Top of RECORDS FOR PROCESSING

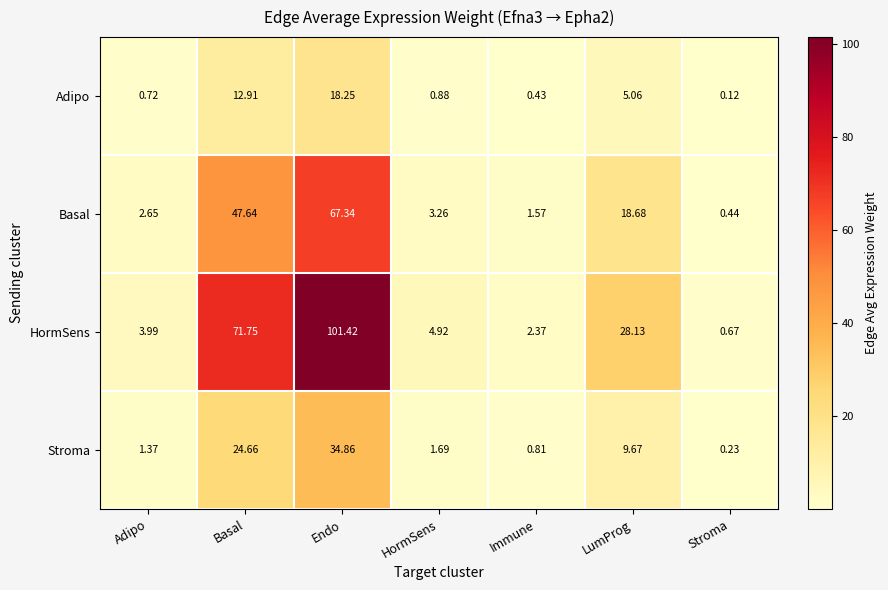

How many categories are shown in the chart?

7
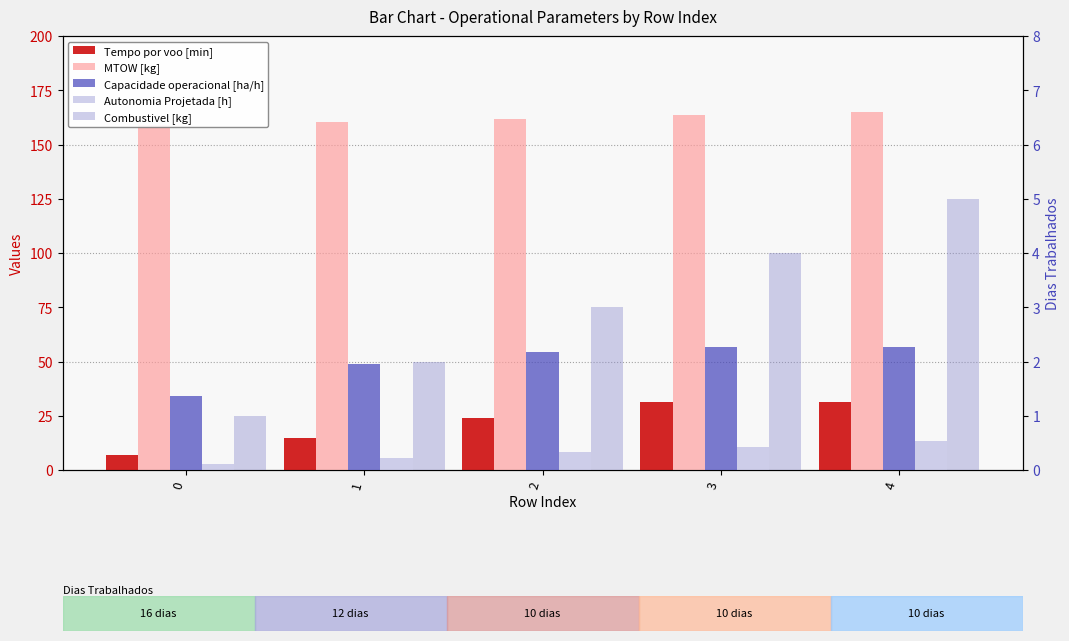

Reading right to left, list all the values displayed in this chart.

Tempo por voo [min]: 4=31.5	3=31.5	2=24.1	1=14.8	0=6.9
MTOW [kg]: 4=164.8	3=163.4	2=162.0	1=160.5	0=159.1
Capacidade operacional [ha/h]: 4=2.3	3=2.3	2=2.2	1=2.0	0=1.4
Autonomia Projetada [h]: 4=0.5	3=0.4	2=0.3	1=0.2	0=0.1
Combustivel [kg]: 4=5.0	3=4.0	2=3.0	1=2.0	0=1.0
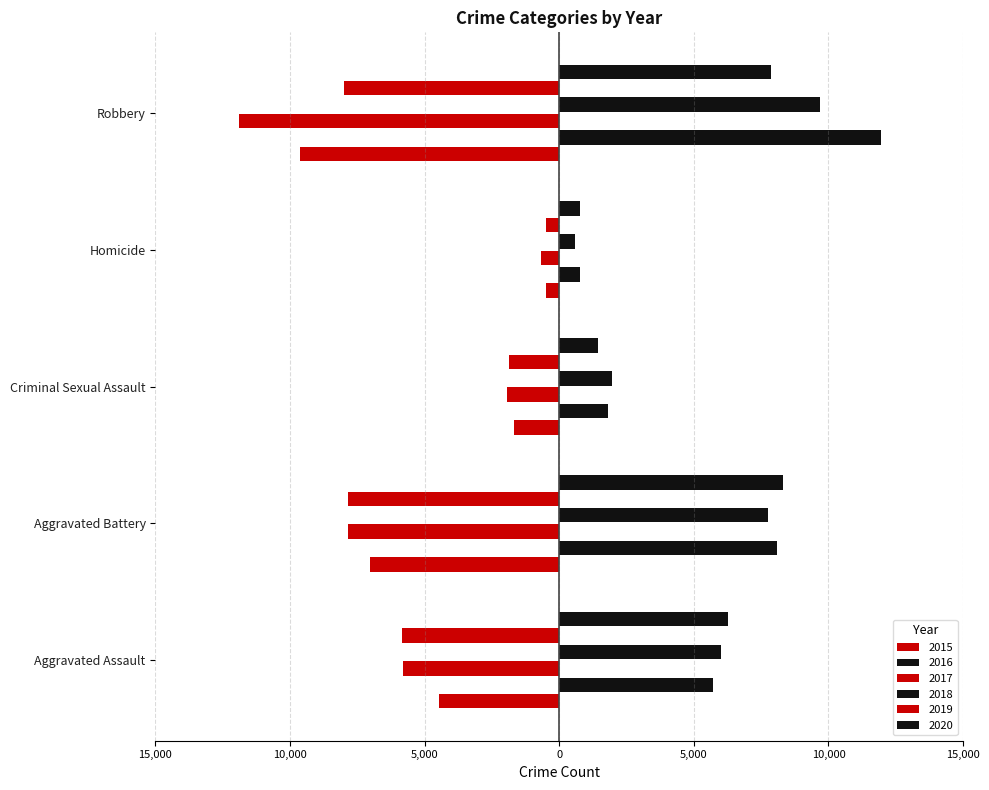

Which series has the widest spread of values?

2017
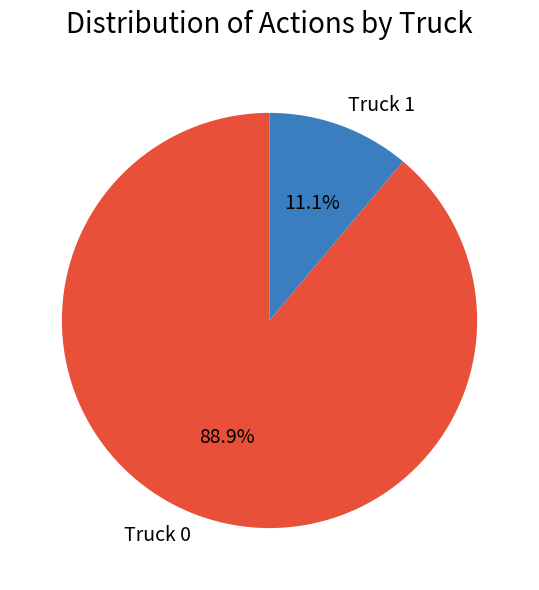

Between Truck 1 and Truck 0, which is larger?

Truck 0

Bottom of RECORDS FOR PROCESSING
Top of RECORDS FOR PROCESSING

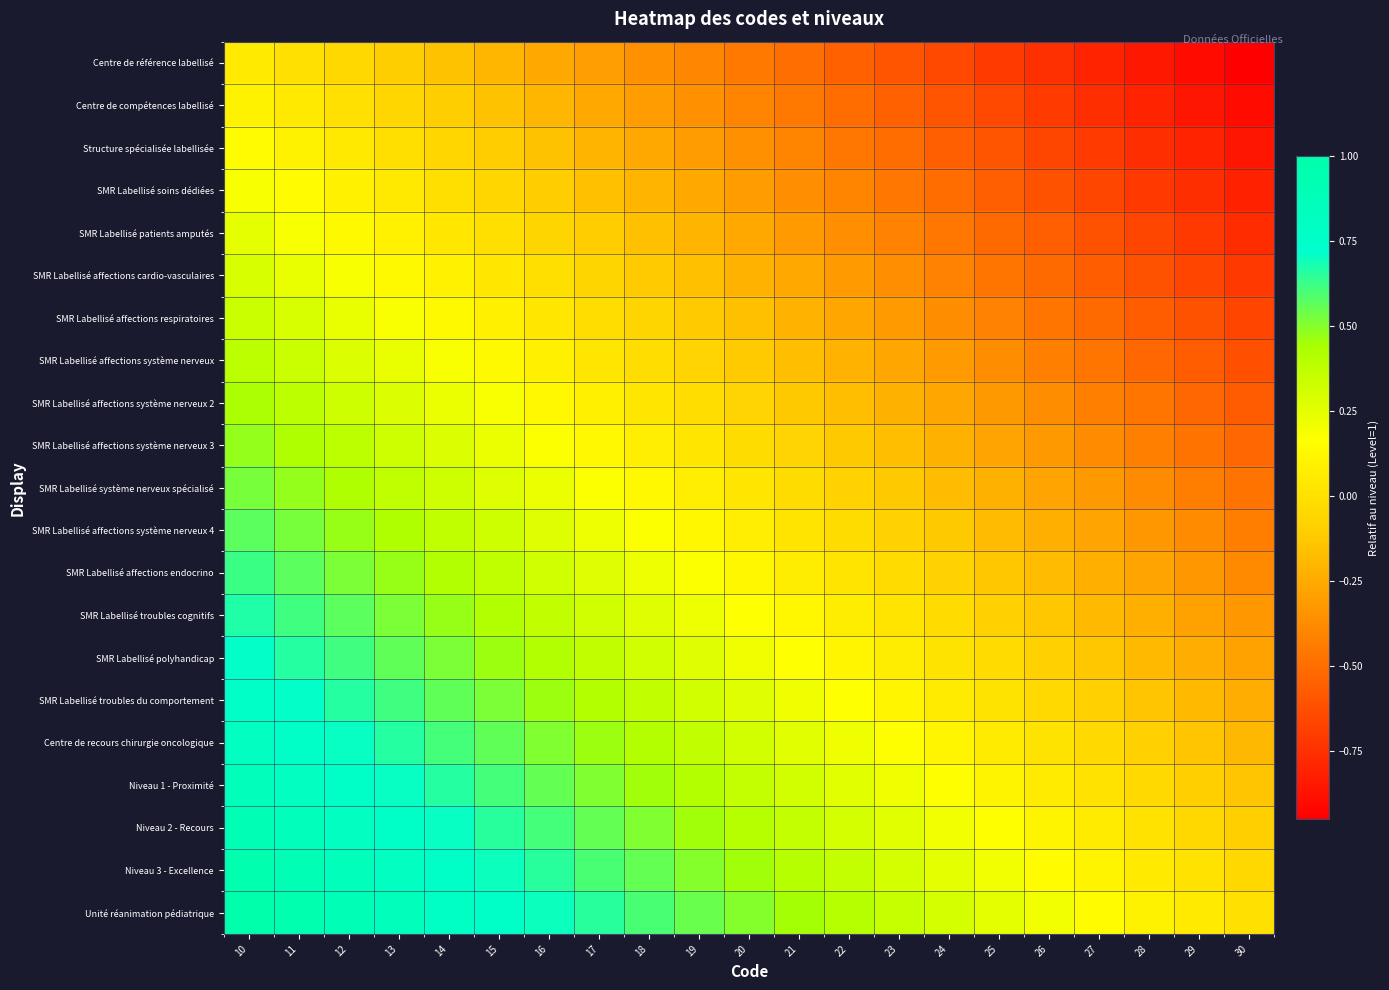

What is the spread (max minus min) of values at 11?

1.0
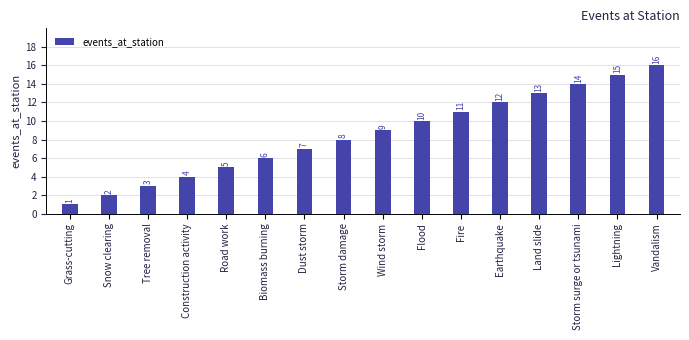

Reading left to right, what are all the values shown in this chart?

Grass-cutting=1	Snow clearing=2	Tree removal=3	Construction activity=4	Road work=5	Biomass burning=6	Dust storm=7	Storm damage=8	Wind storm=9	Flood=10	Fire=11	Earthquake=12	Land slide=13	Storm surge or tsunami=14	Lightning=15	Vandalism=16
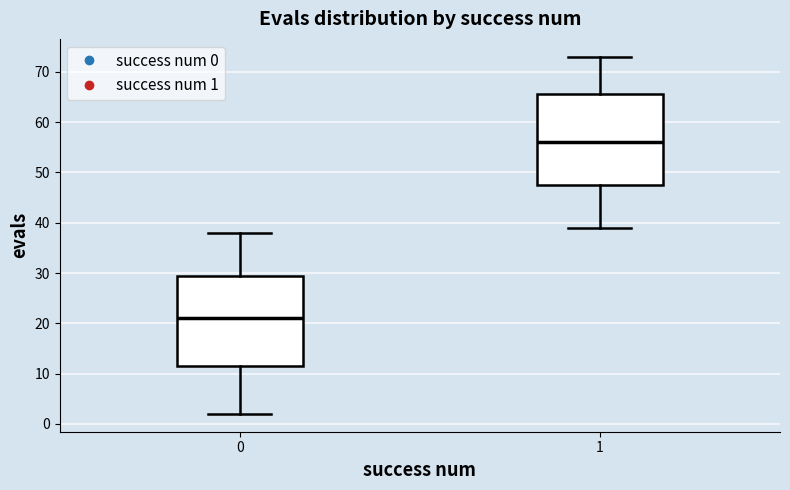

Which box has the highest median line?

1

Bottom of RECORDS FOR PROCESSING

**WHAT TO PRODUCE**
Reproduce the material from the line containing "Tempo por voo" through the line containing "Between Truck 1 and Truck 0, which is larger?" with no changes, and leave out the pictures.

**RESPONSE TO THE TASK**
Tempo por voo [min]: 4=31.5	3=31.5	2=24.1	1=14.8	0=6.9
MTOW [kg]: 4=164.8	3=163.4	2=162.0	1=160.5	0=159.1
Capacidade operacional [ha/h]: 4=2.3	3=2.3	2=2.2	1=2.0	0=1.4
Autonomia Projetada [h]: 4=0.5	3=0.4	2=0.3	1=0.2	0=0.1
Combustivel [kg]: 4=5.0	3=4.0	2=3.0	1=2.0	0=1.0

Which series has the widest spread of values?

2017

Between Truck 1 and Truck 0, which is larger?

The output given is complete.